◆ YOUR GOAL
Write out every line of the listing below as a JSON list of strings, one string per line, leaving out any blank lines.

◆ PROVIDED INFORMATION

----------

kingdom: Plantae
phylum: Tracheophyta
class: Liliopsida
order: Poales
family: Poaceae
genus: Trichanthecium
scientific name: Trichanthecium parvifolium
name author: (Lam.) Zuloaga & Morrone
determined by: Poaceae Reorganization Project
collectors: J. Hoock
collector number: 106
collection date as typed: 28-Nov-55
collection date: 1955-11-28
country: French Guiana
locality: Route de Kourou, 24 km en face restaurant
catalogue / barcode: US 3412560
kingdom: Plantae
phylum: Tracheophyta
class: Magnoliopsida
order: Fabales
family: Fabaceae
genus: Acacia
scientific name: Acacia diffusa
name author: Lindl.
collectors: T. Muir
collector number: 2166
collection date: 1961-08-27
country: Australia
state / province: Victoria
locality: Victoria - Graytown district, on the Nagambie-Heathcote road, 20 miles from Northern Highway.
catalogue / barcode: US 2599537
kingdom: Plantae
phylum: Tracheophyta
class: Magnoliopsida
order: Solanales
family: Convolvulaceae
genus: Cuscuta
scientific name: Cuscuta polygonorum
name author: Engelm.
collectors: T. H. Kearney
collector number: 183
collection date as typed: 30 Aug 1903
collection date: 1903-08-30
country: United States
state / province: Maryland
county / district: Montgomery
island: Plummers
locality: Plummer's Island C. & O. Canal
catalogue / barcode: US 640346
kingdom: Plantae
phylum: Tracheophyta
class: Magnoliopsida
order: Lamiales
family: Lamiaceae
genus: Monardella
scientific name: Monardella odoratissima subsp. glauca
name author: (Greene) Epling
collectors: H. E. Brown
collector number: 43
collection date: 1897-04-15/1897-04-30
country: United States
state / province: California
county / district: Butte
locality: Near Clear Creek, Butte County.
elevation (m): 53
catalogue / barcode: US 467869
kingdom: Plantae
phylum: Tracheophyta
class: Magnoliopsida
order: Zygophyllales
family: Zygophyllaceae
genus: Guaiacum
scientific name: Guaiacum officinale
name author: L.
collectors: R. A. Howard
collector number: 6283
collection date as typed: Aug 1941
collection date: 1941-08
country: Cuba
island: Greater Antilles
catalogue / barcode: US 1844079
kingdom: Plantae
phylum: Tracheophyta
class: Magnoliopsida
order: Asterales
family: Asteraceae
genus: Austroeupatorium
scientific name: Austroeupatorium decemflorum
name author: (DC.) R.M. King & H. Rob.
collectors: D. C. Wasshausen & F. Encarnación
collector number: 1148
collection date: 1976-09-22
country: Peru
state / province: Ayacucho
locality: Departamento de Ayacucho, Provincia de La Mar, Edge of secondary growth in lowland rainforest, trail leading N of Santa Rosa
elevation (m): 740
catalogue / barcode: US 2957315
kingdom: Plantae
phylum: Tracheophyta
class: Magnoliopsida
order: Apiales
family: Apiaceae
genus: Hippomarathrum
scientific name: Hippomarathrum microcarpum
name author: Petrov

----------

◆ SOLVED PROBLEM
[
  "kingdom: Plantae",
  "phylum: Tracheophyta",
  "class: Liliopsida",
  "order: Poales",
  "family: Poaceae",
  "genus: Trichanthecium",
  "scientific name: Trichanthecium parvifolium",
  "name author: (Lam.) Zuloaga & Morrone",
  "determined by: Poaceae Reorganization Project",
  "collectors: J. Hoock",
  "collector number: 106",
  "collection date as typed: 28-Nov-55",
  "collection date: 1955-11-28",
  "country: French Guiana",
  "locality: Route de Kourou, 24 km en face restaurant",
  "catalogue / barcode: US 3412560",
  "kingdom: Plantae",
  "phylum: Tracheophyta",
  "class: Magnoliopsida",
  "order: Fabales",
  "family: Fabaceae",
  "genus: Acacia",
  "scientific name: Acacia diffusa",
  "name author: Lindl.",
  "collectors: T. Muir",
  "collector number: 2166",
  "collection date: 1961-08-27",
  "country: Australia",
  "state / province: Victoria",
  "locality: Victoria - Graytown district, on the Nagambie-Heathcote road, 20 miles from Northern Highway.",
  "catalogue / barcode: US 2599537",
  "kingdom: Plantae",
  "phylum: Tracheophyta",
  "class: Magnoliopsida",
  "order: Solanales",
  "family: Convolvulaceae",
  "genus: Cuscuta",
  "scientific name: Cuscuta polygonorum",
  "name author: Engelm.",
  "collectors: T. H. Kearney",
  "collector number: 183",
  "collection date as typed: 30 Aug 1903",
  "collection date: 1903-08-30",
  "country: United States",
  "state / province: Maryland",
  "county / district: Montgomery",
  "island: Plummers",
  "locality: Plummer's Island C. & O. Canal",
  "catalogue / barcode: US 640346",
  "kingdom: Plantae",
  "phylum: Tracheophyta",
  "class: Magnoliopsida",
  "order: Lamiales",
  "family: Lamiaceae",
  "genus: Monardella",
  "scientific name: Monardella odoratissima subsp. glauca",
  "name author: (Greene) Epling",
  "collectors: H. E. Brown",
  "collector number: 43",
  "collection date: 1897-04-15/1897-04-30",
  "country: United States",
  "state / province: California",
  "county / district: Butte",
  "locality: Near Clear Creek, Butte County.",
  "elevation (m): 53",
  "catalogue / barcode: US 467869",
  "kingdom: Plantae",
  "phylum: Tracheophyta",
  "class: Magnoliopsida",
  "order: Zygophyllales",
  "family: Zygophyllaceae",
  "genus: Guaiacum",
  "scientific name: Guaiacum officinale",
  "name author: L.",
  "collectors: R. A. Howard",
  "collector number: 6283",
  "collection date as typed: Aug 1941",
  "collection date: 1941-08",
  "country: Cuba",
  "island: Greater Antilles",
  "catalogue / barcode: US 1844079",
  "kingdom: Plantae",
  "phylum: Tracheophyta",
  "class: Magnoliopsida",
  "order: Asterales",
  "family: Asteraceae",
  "genus: Austroeupatorium",
  "scientific name: Austroeupatorium decemflorum",
  "name author: (DC.) R.M. King & H. Rob.",
  "collectors: D. C. Wasshausen & F. Encarnación",
  "collector number: 1148",
  "collection date: 1976-09-22",
  "country: Peru",
  "state / province: Ayacucho",
  "locality: Departamento de Ayacucho, Provincia de La Mar, Edge of secondary growth in lowland rainforest, trail leading N of Santa Rosa",
  "elevation (m): 740",
  "catalogue / barcode: US 2957315",
  "kingdom: Plantae",
  "phylum: Tracheophyta",
  "class: Magnoliopsida",
  "order: Apiales",
  "family: Apiaceae",
  "genus: Hippomarathrum",
  "scientific name: Hippomarathrum microcarpum",
  "name author: Petrov"
]